Two burning questions remain after the recommended private equity takeover of the generics firm Par Pharmaceuticals: whether any trade buyers wanting to pay more for Par will emerge and, if so, when.
True, TPG, the US group that yesterday launched a $1.9bn all-cash bid for Par, is making a fairly aggressive move by current private equity standards. But some analysts believe that there is scope for a trade buyer to come in with a sweeter bid driven by cost synergies. TPG, which might be hoping to stoke up trade buyer interest for a quick and profitable exit within a couple of years, will be hoping to have timed its move just right.
A bold move
Private equity is thought to have a large cash pile on the table waiting to be deployed, although actual takeovers are still relatively sparse, perhaps because of continuing risk aversion since the mistimed 2007 take-private of Actavis. That was one of the last big private equity deals done before the credit crunch and recently led to a €257m ($314m) writedown for Deutsche Bank; Actavis is now being sold to Watson Pharmaceuticals.

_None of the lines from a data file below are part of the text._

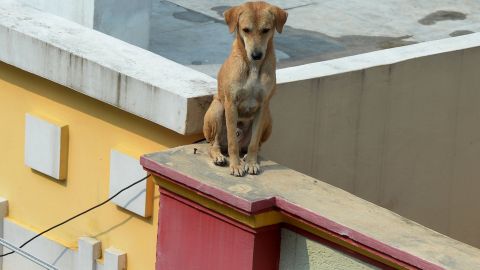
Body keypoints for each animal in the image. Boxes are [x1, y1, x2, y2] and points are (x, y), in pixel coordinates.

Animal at [203, 1, 286, 177]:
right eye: (246, 29)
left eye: (266, 30)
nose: (256, 55)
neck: (253, 66)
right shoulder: (231, 103)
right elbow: (232, 143)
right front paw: (235, 166)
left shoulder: (263, 106)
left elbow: (254, 143)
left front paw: (251, 163)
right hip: (217, 109)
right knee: (214, 144)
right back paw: (219, 156)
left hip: (268, 117)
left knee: (255, 145)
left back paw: (248, 157)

But TPG is making a bold move for a sole private equity acquirer: although the precise metrics of the Par takeover have not been disclosed, a private equity expert told EP Vantage that with a value of almost $2bn the deal likely comprised a 45% equity element, meaning that TPG was effectively cutting a cheque for some $850m. Given that in the good times private equity might have stumped up only 15% or so of a deal in cash, this is a big bet, even if consensus forecasts prove accurate (see table below).

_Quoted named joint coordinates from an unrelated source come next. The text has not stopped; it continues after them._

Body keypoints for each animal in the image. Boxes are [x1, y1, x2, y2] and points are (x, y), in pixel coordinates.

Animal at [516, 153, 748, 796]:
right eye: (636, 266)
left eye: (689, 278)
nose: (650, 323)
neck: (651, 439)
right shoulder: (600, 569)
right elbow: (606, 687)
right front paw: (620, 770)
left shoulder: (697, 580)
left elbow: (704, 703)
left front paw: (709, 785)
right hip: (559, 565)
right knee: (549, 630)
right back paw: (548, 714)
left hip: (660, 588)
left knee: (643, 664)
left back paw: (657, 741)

Assuming such deal metrics, and the fact that in this case private equity’s typical 20% internal rate of return is unlikely to be achieved over a five-year horizon, TPG could be targeting a different model – such as a quick sale to a trade buyer. The trouble for TPG could come if a trade buyer emerges now rather than in two years’ time; Par has until August 24 to solicit superior proposals.

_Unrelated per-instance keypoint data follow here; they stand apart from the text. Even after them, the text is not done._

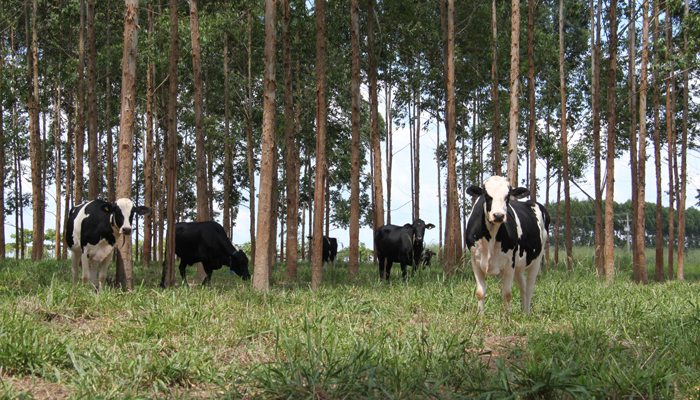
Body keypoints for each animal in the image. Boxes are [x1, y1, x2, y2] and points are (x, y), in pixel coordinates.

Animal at [464, 177, 552, 314]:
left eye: (507, 196)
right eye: (487, 195)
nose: (498, 215)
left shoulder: (510, 263)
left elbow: (507, 293)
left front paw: (508, 315)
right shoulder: (475, 261)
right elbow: (480, 292)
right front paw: (480, 315)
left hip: (537, 258)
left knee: (530, 287)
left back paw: (527, 313)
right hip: (519, 265)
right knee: (523, 286)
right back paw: (524, 312)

UBS analysts said TPG’s $50 a share offer – 7x to 8x Ebitda – left potential for a higher bid, given that multiples over 10x for similar businesses were not uncommon. They said bids in the mid to high $50s could come from trade buyers capable of driving savings through an existing infrastructure or scaling back Par’s branded sales force.
They also cited the possibility of an ex-US player making a bid as a way of gaining immediate access to the US generics market.
Leerink Swann, meanwhile, view Mylan as the most logical trade buyer because it has an M&A brief and is not currently digesting an acquisition. However, Mylan is unlikely to bid higher, and Par is fairly valued at $50, they said.
|Par's free cash flow ($m)||104||147||147||163||175||193||211|
Embracing the cliff
In the healthcare space, the fact that private equity interest has fallen again on generics is likely driven by big pharma’s patent expiry cliff, which is seen as a clear opportunity for copycat drugmakers with big enough budgets to build businesses through litigation.
But Par is a relatively small player; it has tended to focus on niche generic opportunities, does not have a large-scale manufacturing infrastructure and might find it hard to compete with lower-cost competitors. This raises the possibility of TPG merging it with another, yet-to-be-acquired, portfolio company to create a bigger business that would be attractive to a future buyer.
TPG has numerous biotech and pharma assets, but appears not to have stakes in any other generics players; Mylan, in which TPG held an interest through Matrix Laboratories, which Mylan bought last year, is now listed as a previously held portfolio company.
That would mean more niche generics players being taken private. If this comes to pass, and trade buyer appetite grows, TPG could find itself to have stolen a march on the competition.
Data based on consensus forecasts from EvaluatePharma.